AIM | Reproduce verbatim the lines from the line containing "class: Magnoliopsida" to the line containing "state / province: Atlantico Norte", including both of those lines and nothing else.

INFORMATION PROVIDED |
○ ○ ○ ○ ○ ○ ○
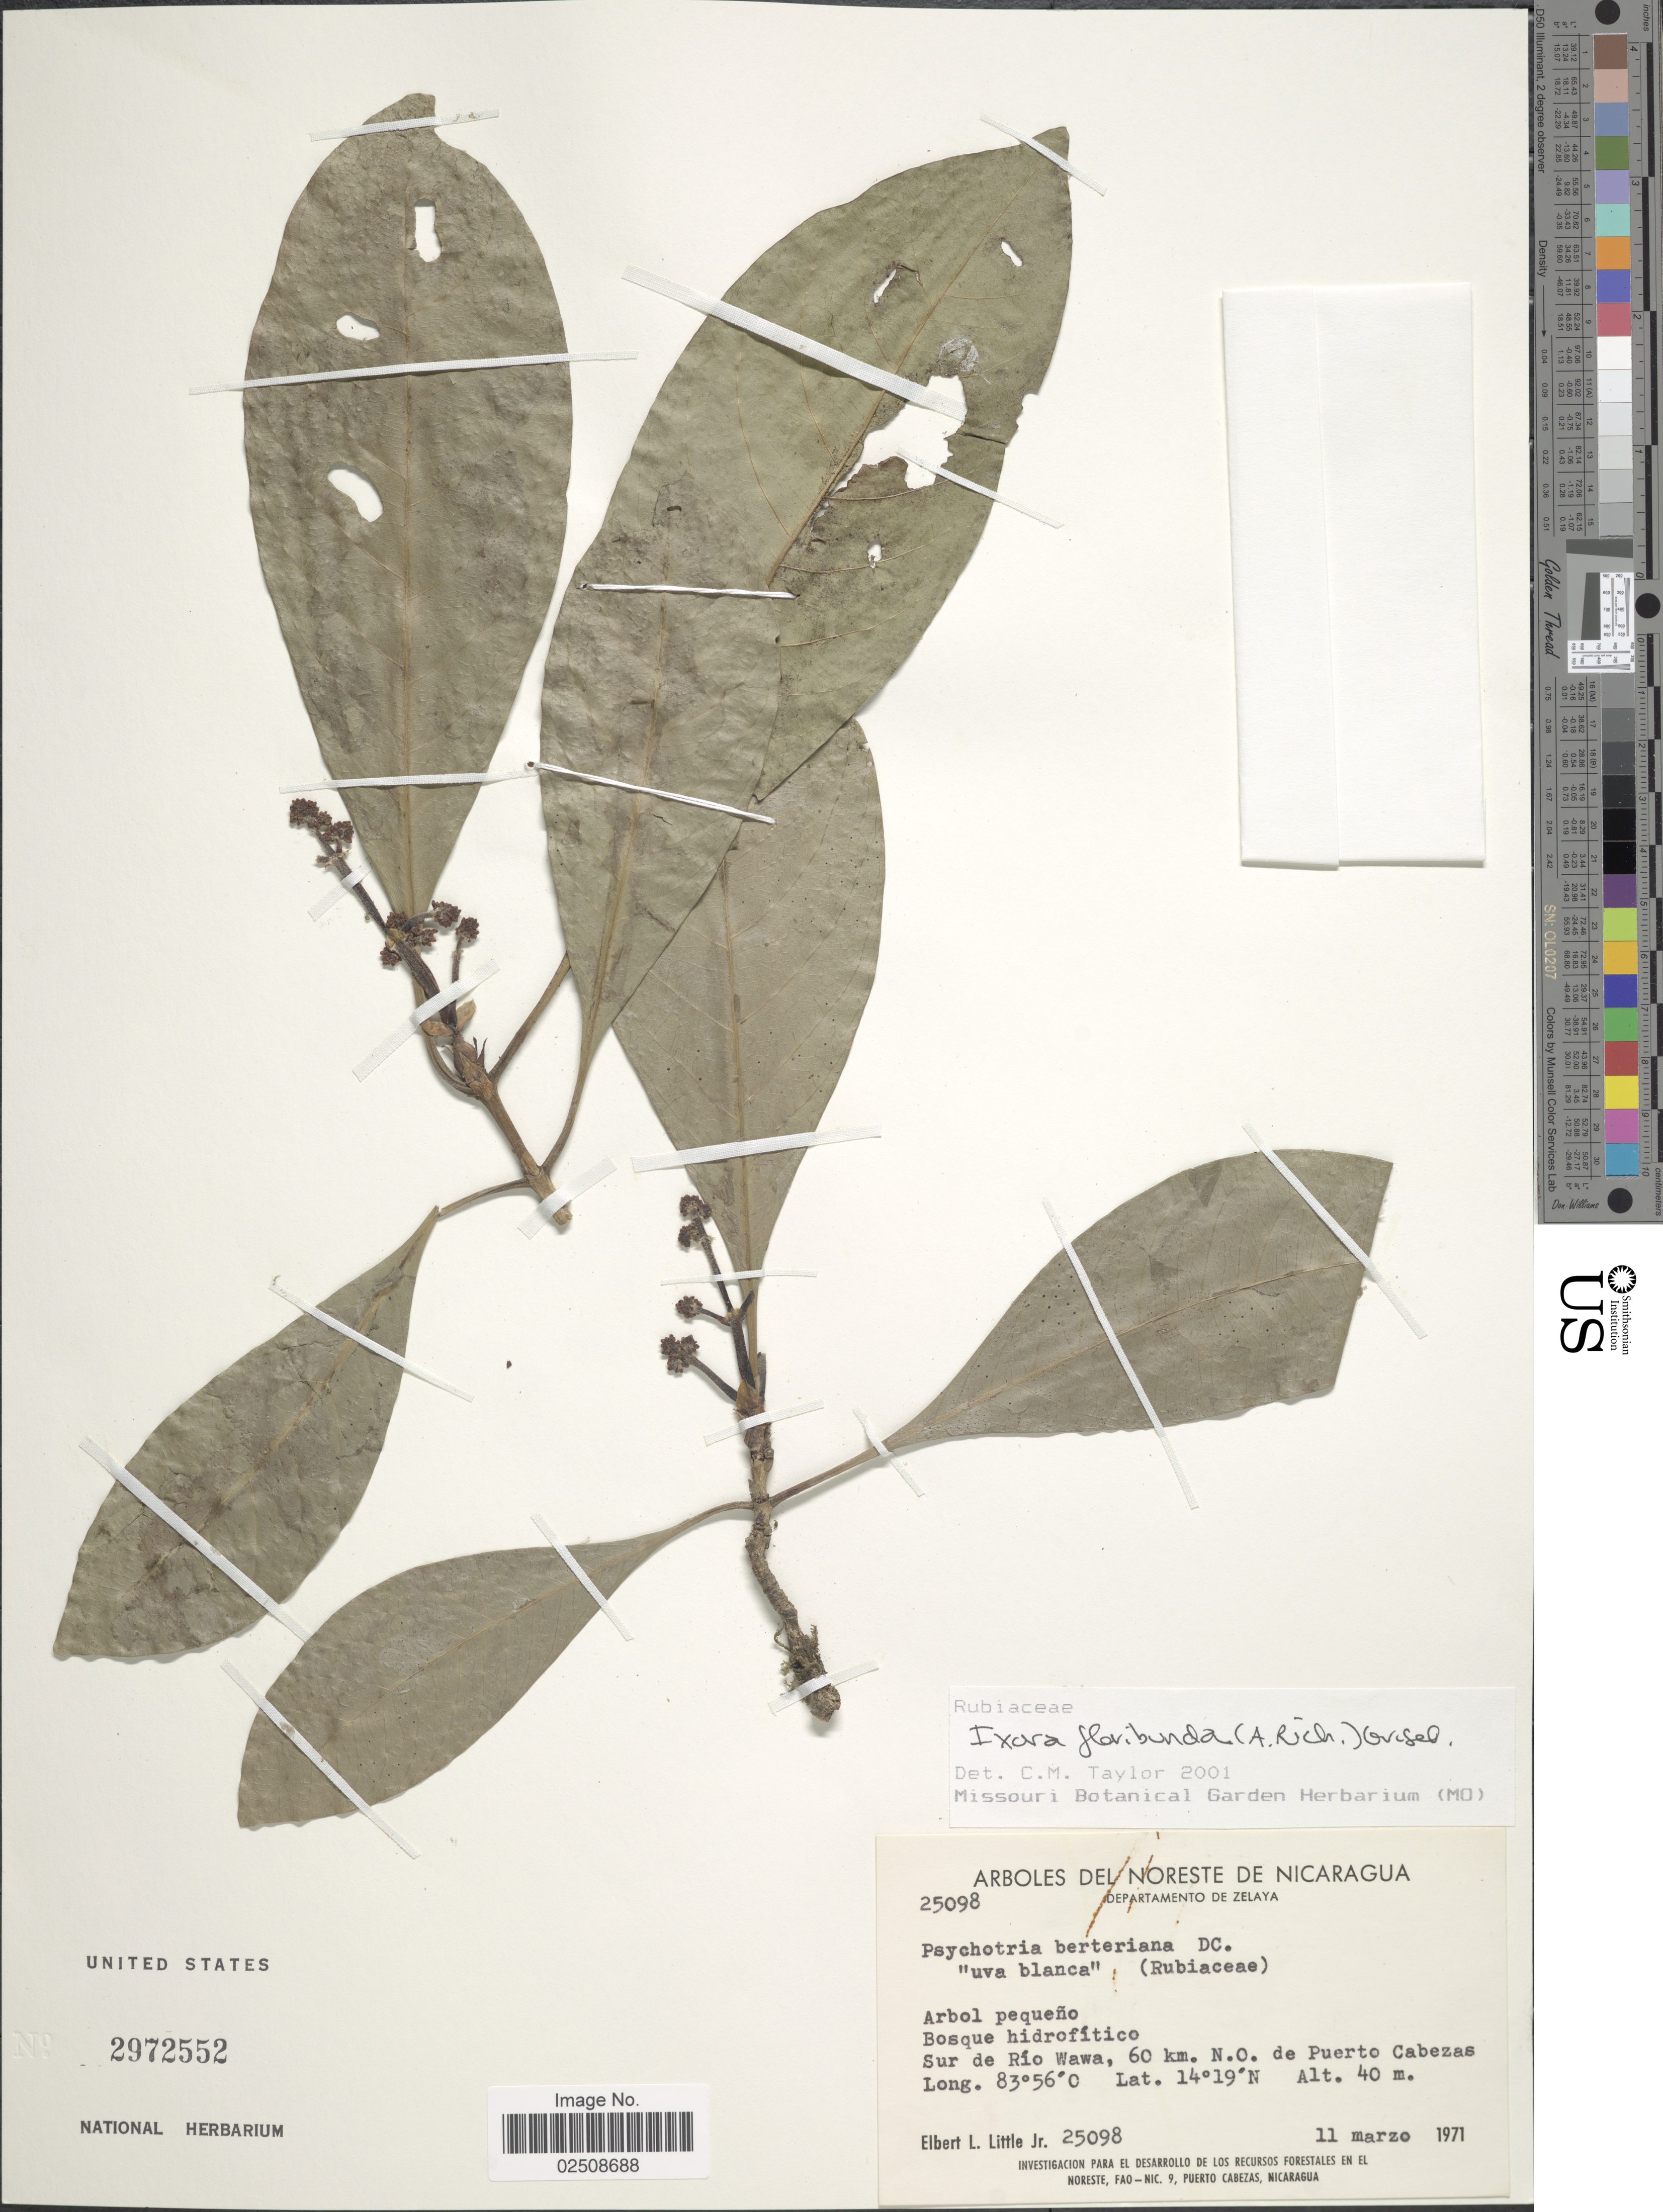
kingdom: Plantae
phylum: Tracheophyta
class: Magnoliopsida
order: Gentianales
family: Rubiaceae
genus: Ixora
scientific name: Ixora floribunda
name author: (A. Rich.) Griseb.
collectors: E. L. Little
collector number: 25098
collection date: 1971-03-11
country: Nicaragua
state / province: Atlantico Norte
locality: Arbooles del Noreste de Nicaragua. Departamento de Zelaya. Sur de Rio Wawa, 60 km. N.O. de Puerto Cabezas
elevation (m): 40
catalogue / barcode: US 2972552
○ ○ ○ ○ ○ ○ ○
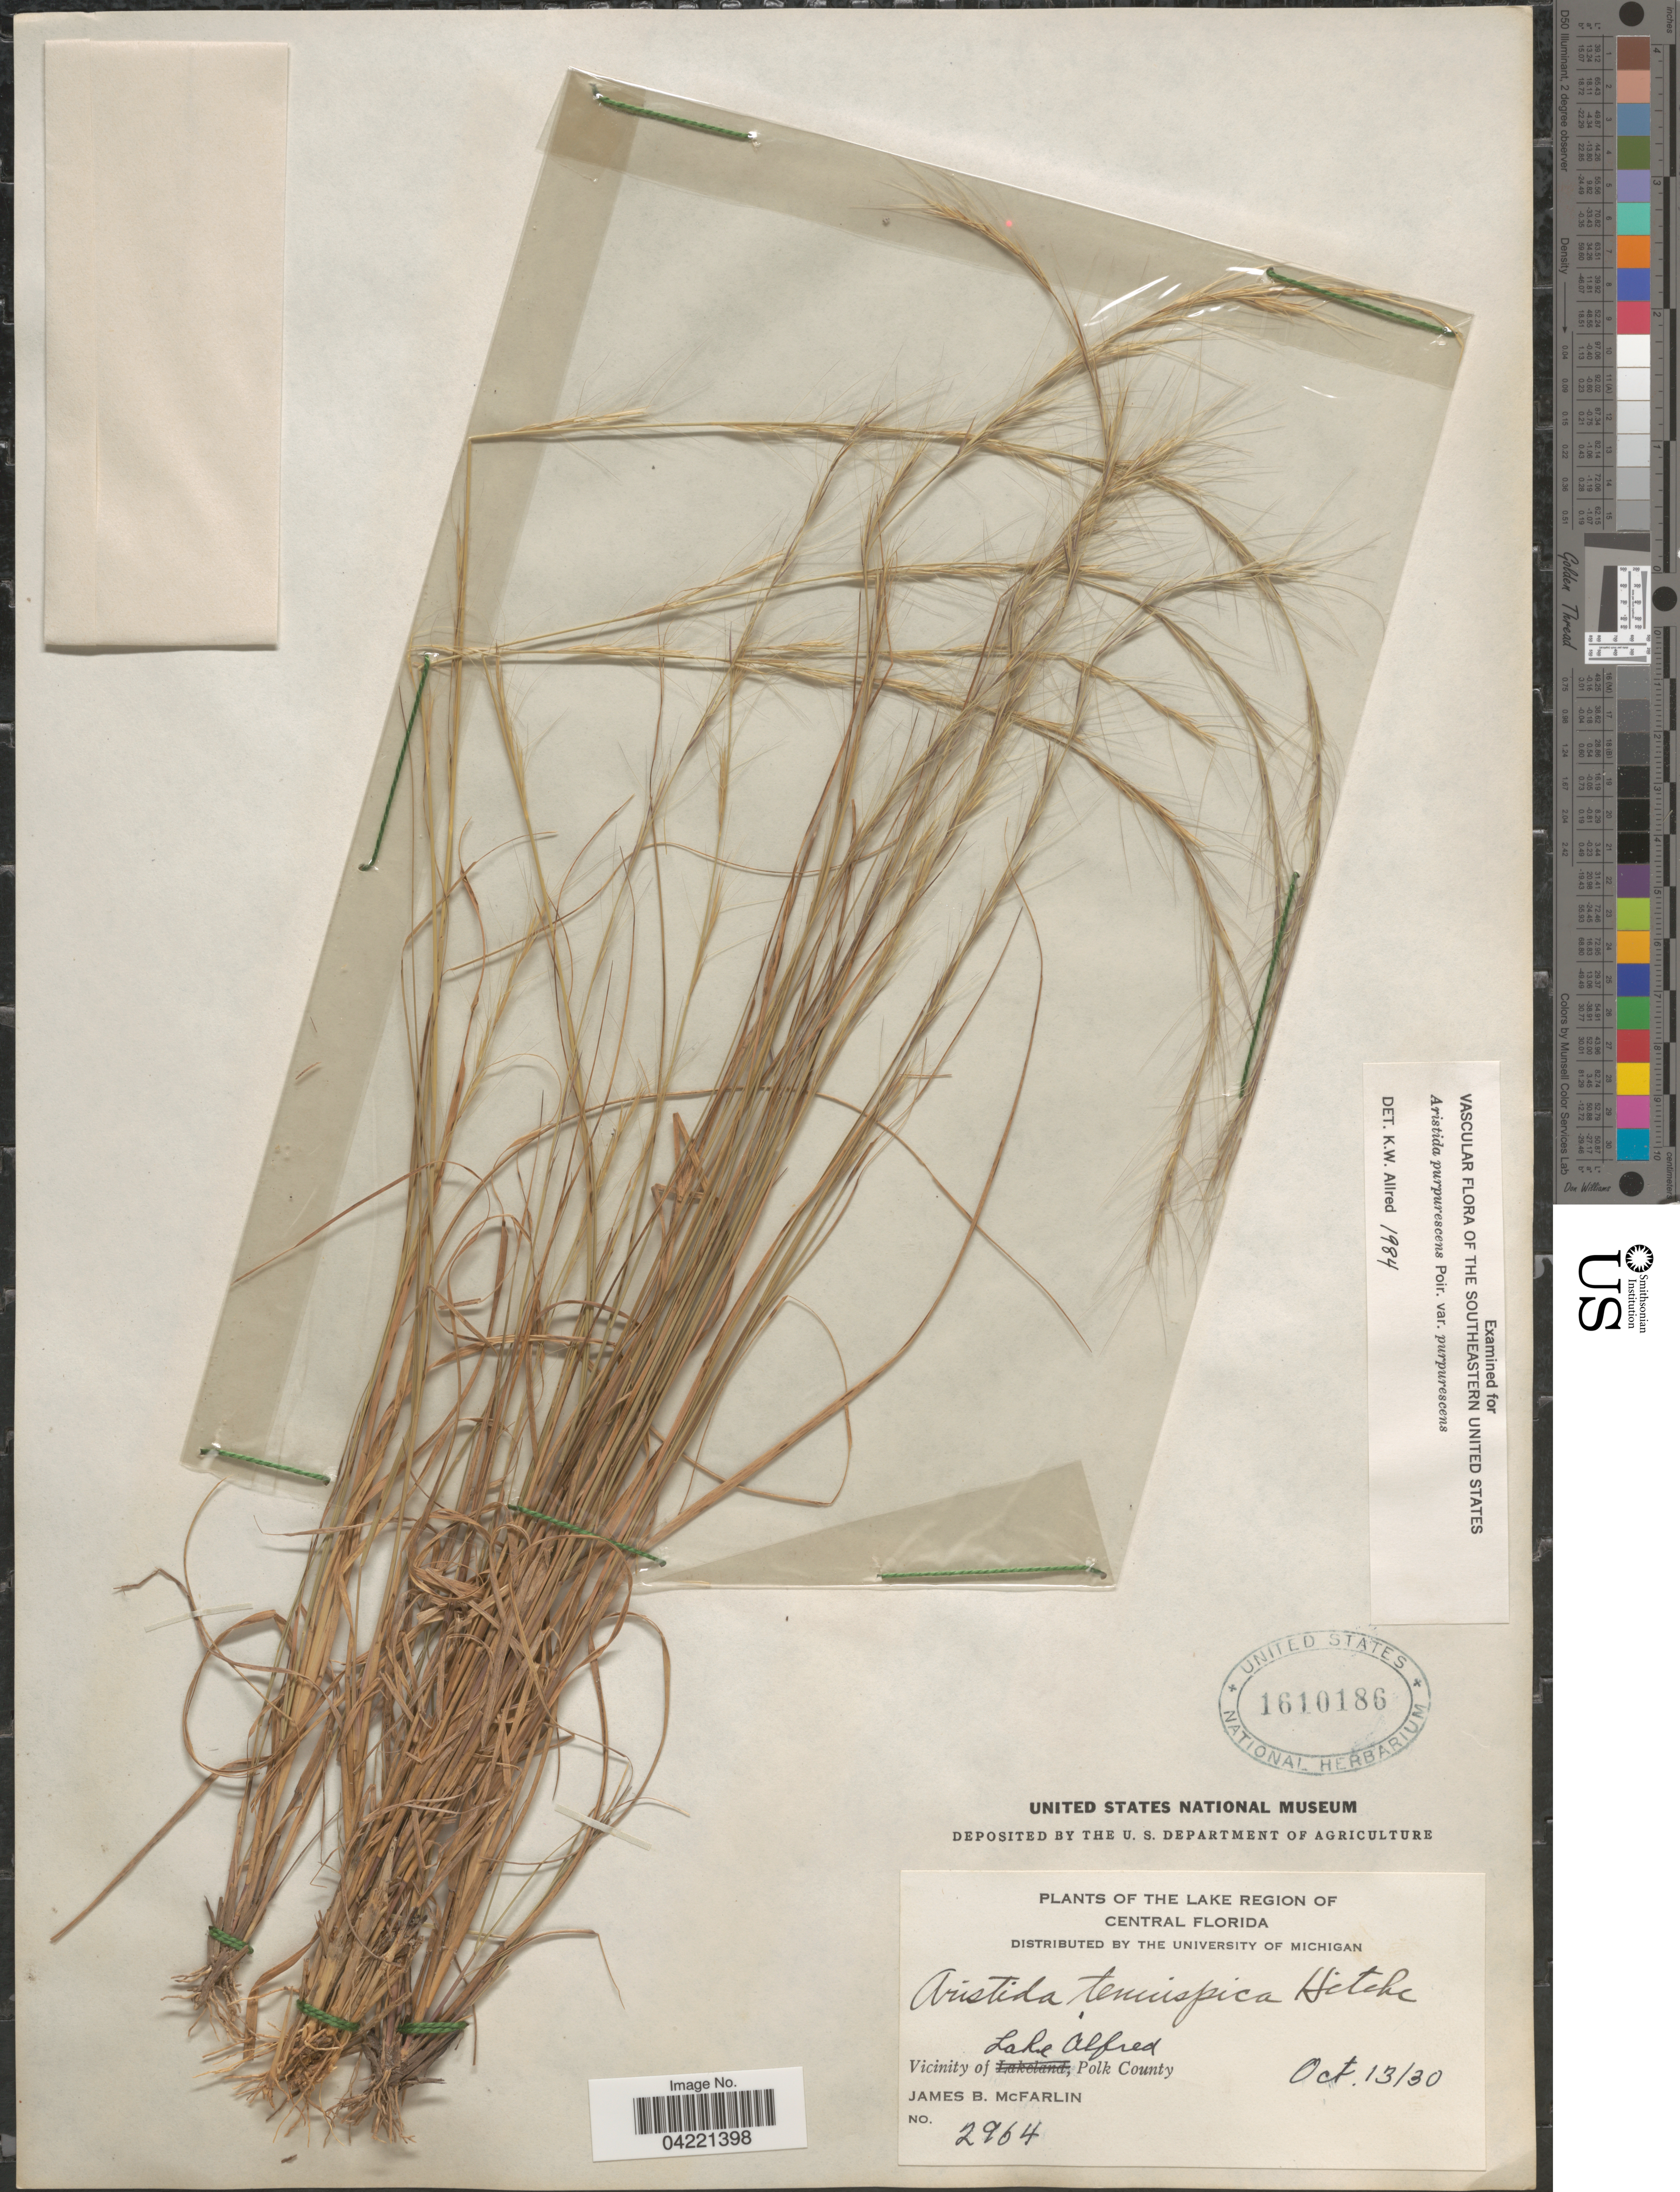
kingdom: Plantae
○ ○ ○ ○ ○ ○ ○
REPLY |
class: Magnoliopsida
order: Gentianales
family: Rubiaceae
genus: Ixora
scientific name: Ixora floribunda
name author: (A. Rich.) Griseb.
collectors: E. L. Little
collector number: 25098
collection date: 1971-03-11
country: Nicaragua
state / province: Atlantico Norte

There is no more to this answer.